## Task to carry out:
Please count the lines in the data below that hold the word "down", and give only the number.

## Data:

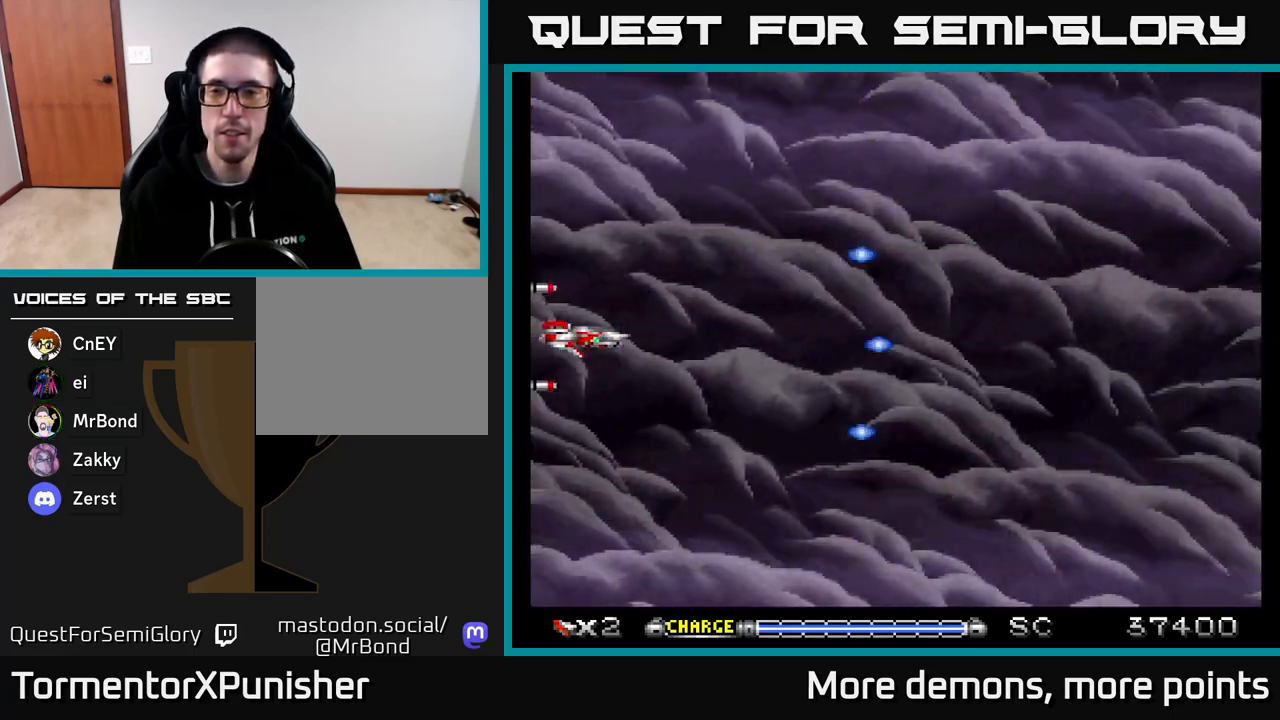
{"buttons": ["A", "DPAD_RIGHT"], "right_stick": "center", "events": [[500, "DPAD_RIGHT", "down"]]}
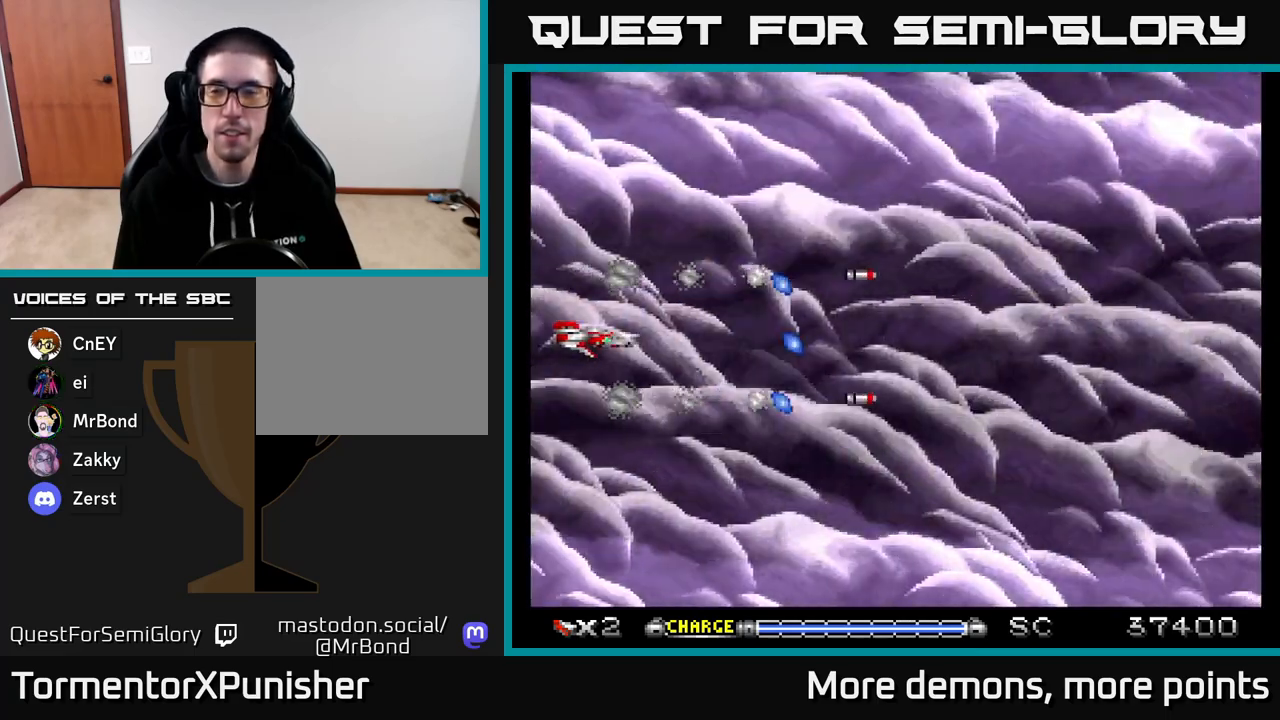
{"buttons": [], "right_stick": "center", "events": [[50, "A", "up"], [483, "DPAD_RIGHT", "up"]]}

--

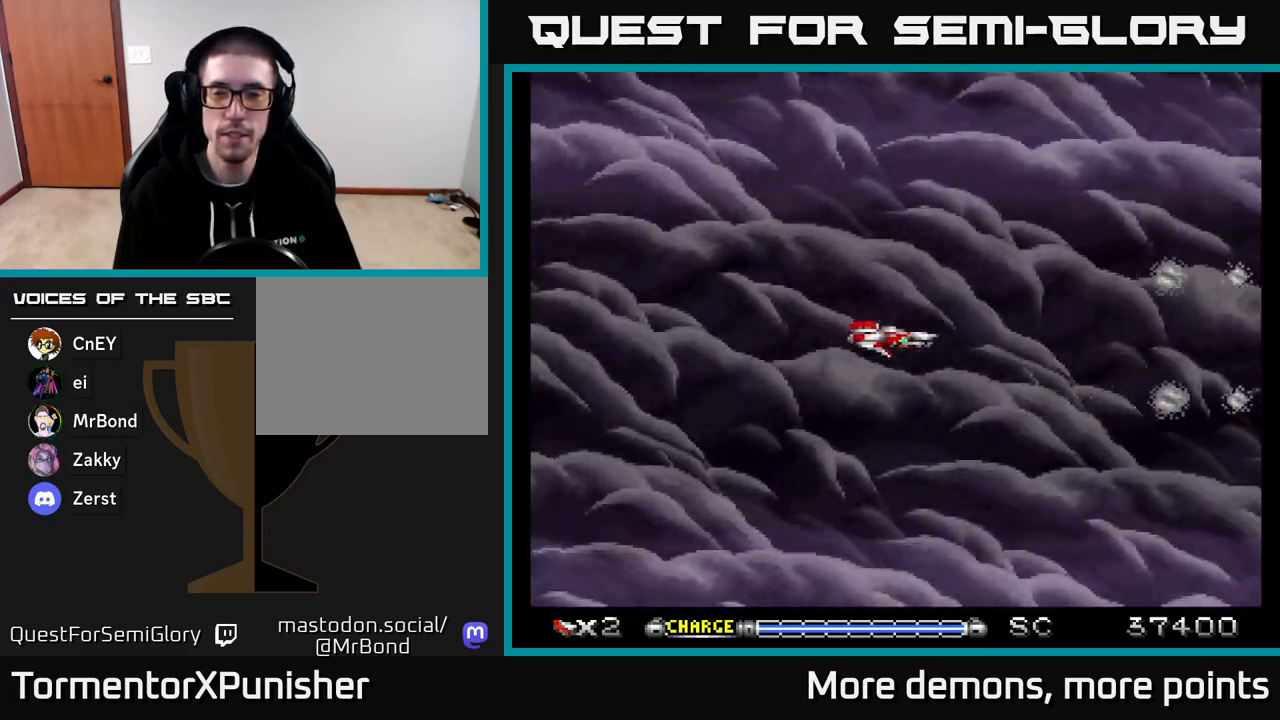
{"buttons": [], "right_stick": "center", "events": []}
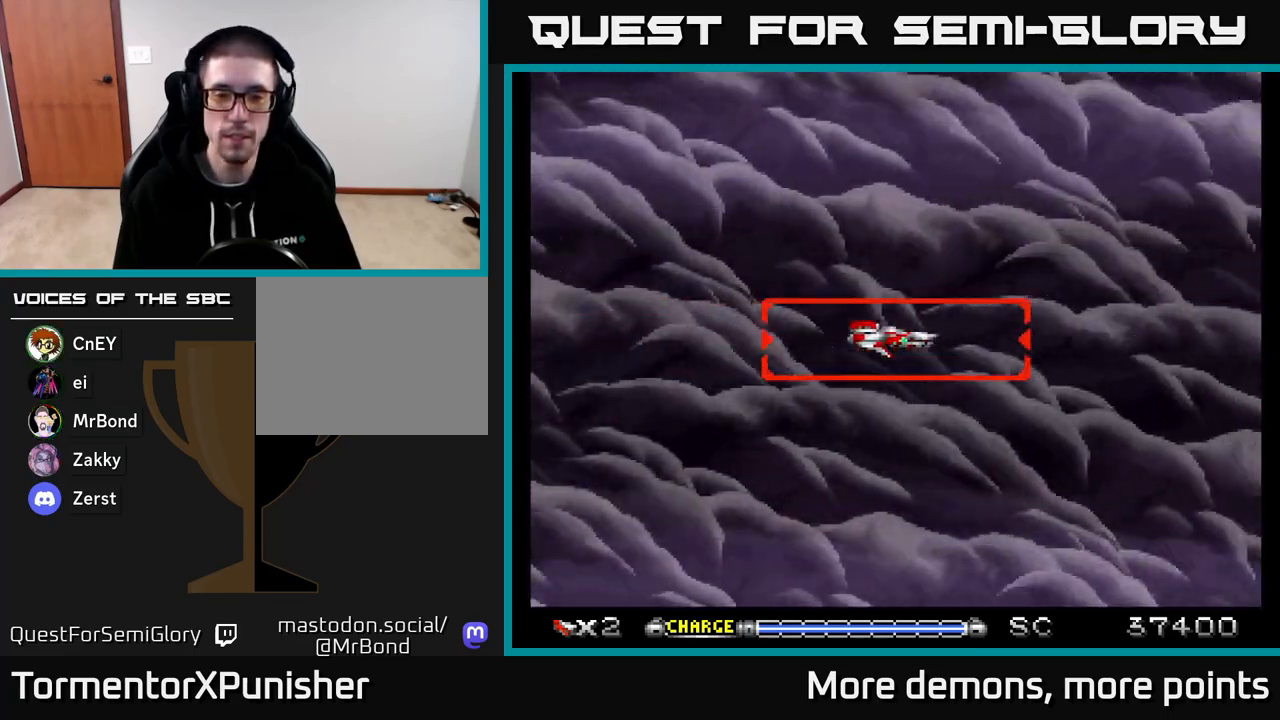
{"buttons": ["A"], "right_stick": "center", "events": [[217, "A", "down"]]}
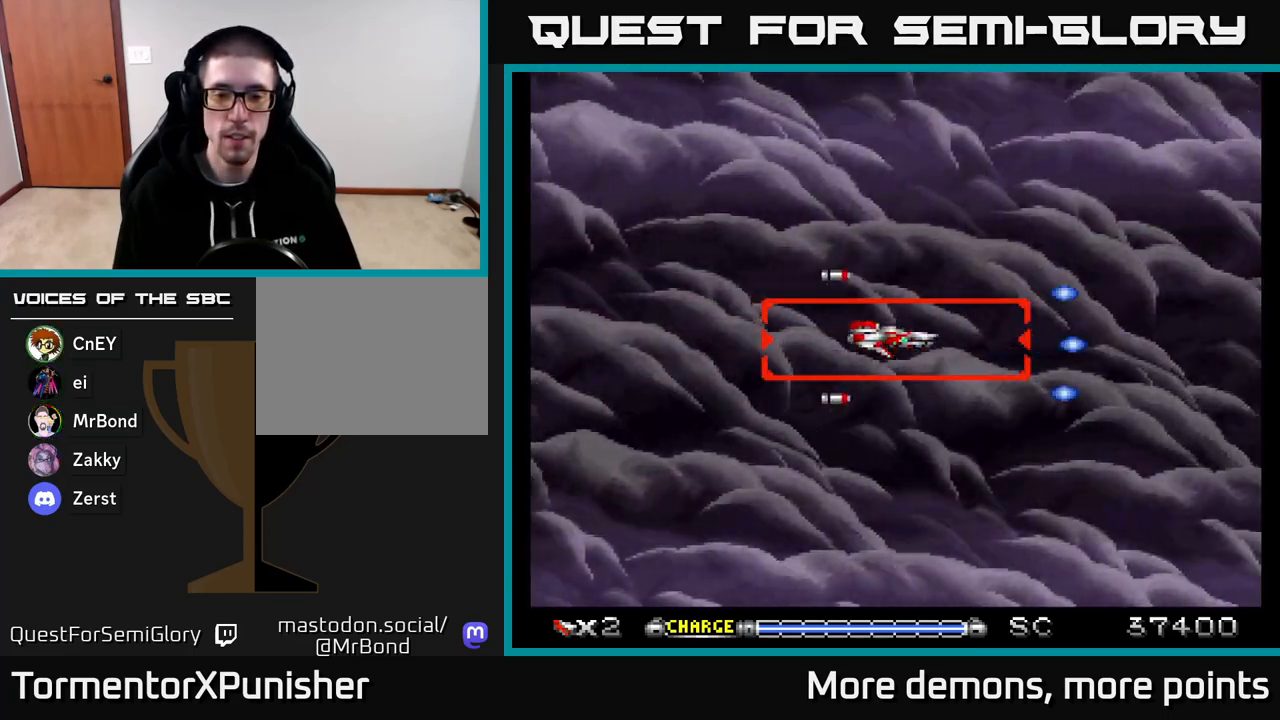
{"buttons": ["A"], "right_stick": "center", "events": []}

## Solution to this problem:
2